Wywiad z Conorem Thomasem
Rezerwy Liverpoolu przygotowują się do pojedynku z Boltonem, a my kontynuujemy serię wywiadów z zawodnikami drugiej drużyny. Tym razem naszym rozmówcą jest wypożyczony z Coventry City Conor Thomas.
Młody pomocnik zachwycił skautów Liverpoolu wspaniałymi występami dla Coventry City i angielskiej reprezentacji U-17. Jego debiut dla "Błękitnych" to mecz z Birmingham City w ramach rozgrywek o Puchar Anglii. Thomas uważany jest za jednego z najzdolniejszych zawodników młodego pokolenia.
W wywiadzie opowie nam między innymi o swoim pojedynku z byłym Kanonierem Aleksandrem Hlebem oraz o tym dlaczego chciałby uzyskać wskazówki na temat wykończenia akcji od Robbiego Fowlera.
Najwspanialsza chwila w meczu?
Wyjście w pierwszym składzie Coventry City przeciwko Birmingham City w meczu o Puchar Anglii. Ten mecz to jak na razie moje największe doświadczenie. Grałem przeciwko Hlebowi, który występował w Arsenalu i Barcelonie, to było niesamowite przeżycie.
Stadion, na którym chciałbyś zagrać?
Bardzo podoba mi się nowe Wembley, ale zagranie na Santiago Bernabeu to moje największe marzenie.
Jakich innych drużyn sprawdzasz wyniki?
Zawsze sprawdzam wyniki Coventry City, ponieważ to klub z którego przyszedłem. Jeśli mówimy o drużynach spoza Anglii to śledzę jak radzi sobie Barcelona.
Pierwsza koszulka piłkarska?
Chyba była to domowa koszulka reprezentacji Anglii, miałem numer 8 na plecach.
Na kim wzorujesz swoją grę?
Jest kilku zawodników, których podziwiam. Oczywiście Steven Gerrard jest jednym z nich, to fantastyczny zawodnik. Lubię także Paula Scholesa i Jacka Wilshera. Myślę, że Wilshere ma bardzo udany sezon, wykreował swój styl gry, który odpowiada jego pozycji na boisku.
Twoje najsilniejsze strony?
Podania i utrzymywanie się przy piłce. Poruszanie się po boisku też jest u mnie dobre.
Elementy, nad którymi musisz pracować?
Mógłbym strzelać więcej bramek. Myślę, że obecnie pomocnicy muszą to robić. Ostatnio trenował z nami Robbie Fowler, on z pewnością umie wykańczać akcje. Wciąż ma w sobie ten instynkt - wierzę, że nauczę się od niego paru rzeczy.

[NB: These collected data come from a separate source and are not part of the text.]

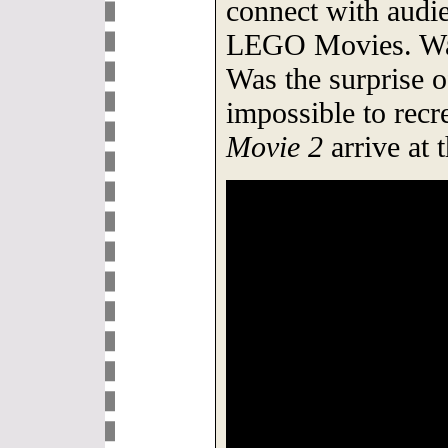
connect with audie
LEGO Movies. Was 
Was the surprise o
impossible to recr
Movie 2
arrive at 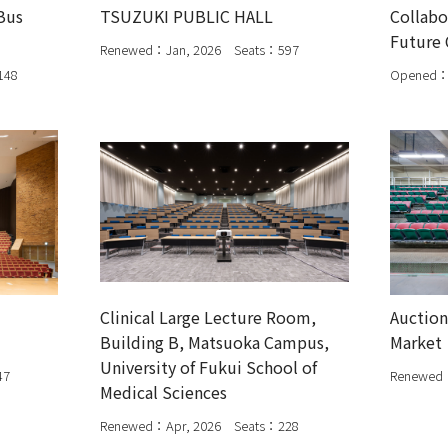
Bus
TSUZUKI PUBLIC HALL
Collabo
Future 
Renewed：Jan, 2026 Seats：597
148
Opened：
Clinical Large Lecture Room,
Auction
Building B, Matsuoka Campus,
Market
University of Fukui School of
47
Renewed
Medical Sciences
Renewed：Apr, 2026 Seats：228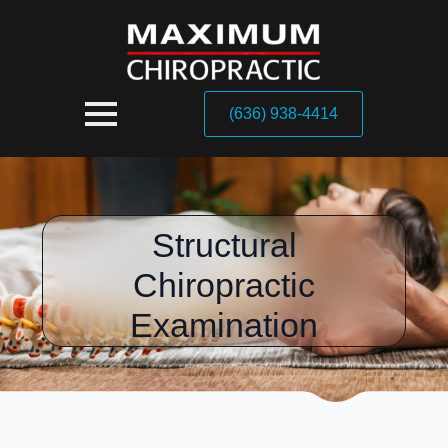
(636) 938-4414
Structural
Chiropractic
Examination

Ostatnio ściągnięty album?
Fame Chrisa Browna, jest przyzwoity.
Ostatnio obejrzany film?
Miasto złodziei. Bardzo dobry film, opowiada o napadach na banki. Obejrzałem go w drodze na nasz mecz z Aston Villą, gorąco polecam.
Kto się najgorzej ubiera?
Muszę chwile pomyśleć. Mówiąc szczerze nie ma wiele źle ubranych osób. Ostatnio Deale Chamberlain przyszedł w bardzo dziwnych butach, podobnych do butów klauna. Koledzy nabijali się z niego. Ja też chyba wybiorę Chamberlaina.
Najgorszy gust muzyczny?
Nie jestem pewny. Każdy słucha czegoś innego. W szatni na ogół słuchamy muzyki Nikoli Sarica. W jego kolekcji jest dużo hip - hopu. Ktoś to lubi, ktoś nienawidzi i to jest normalne. Jeśli chodzi o muzykę mogę słuchać wszystkiego.
Najlepszy kumpel w zespole?
Trzymam się z większością chłopaków, ale najbliżej chyba z Suso.
Najśmieszniejszy zawodnik w drużynie?
Jeszcze raz powiem Suso. Jego niektóre komentarze są wspaniałe. On cały czas uczy się języka i zdarzają mu się różne wpadki oraz pomyłki, czasami zabawny jest po prostu jego akcent. Suso jest świetny, w każdej sytuacji potrafi nas rozbawić.
Kto spędza najwięcej czasu przed lustrem?
Chyba będzie to Mendy. Uwielbia podziwiać siebie przed lustrem!
Najbardziej wyszkolony technicznie zawodnik?
Prawdopodobnie Suso albo Alex Cooper. Coops uwielbia robić przekładankę. Graliśmy kiedyś dwóch na dwóch i robił ją cały czas, ma do tej sztuczki wspaniałe możliwości. Jego stopy są bardzo szybkie.
Najlepszy gracz w historii na twojej pozycji?
Według mnie Xavi lub Andres Iniesta.
Najlepsza rzecz w graniu dla LFC?
To wielki klub. Trenować tutaj każdego dnia to wspaniała sprawa. Liverpool bardzo różni się od Coventry, tam grałem w pierwszej drużynie i wszystkim chodziło tylko o trzy punkt, tutaj trenerzy stawiają także na rozwój piłkarza. Jako zawodnik The Reds mogę korzystać z wielu udogodnień przygotowanych dla piłkarzy, bardzo to doceniam. Liczę, że szybko uda mi się wykonać krok do przodu.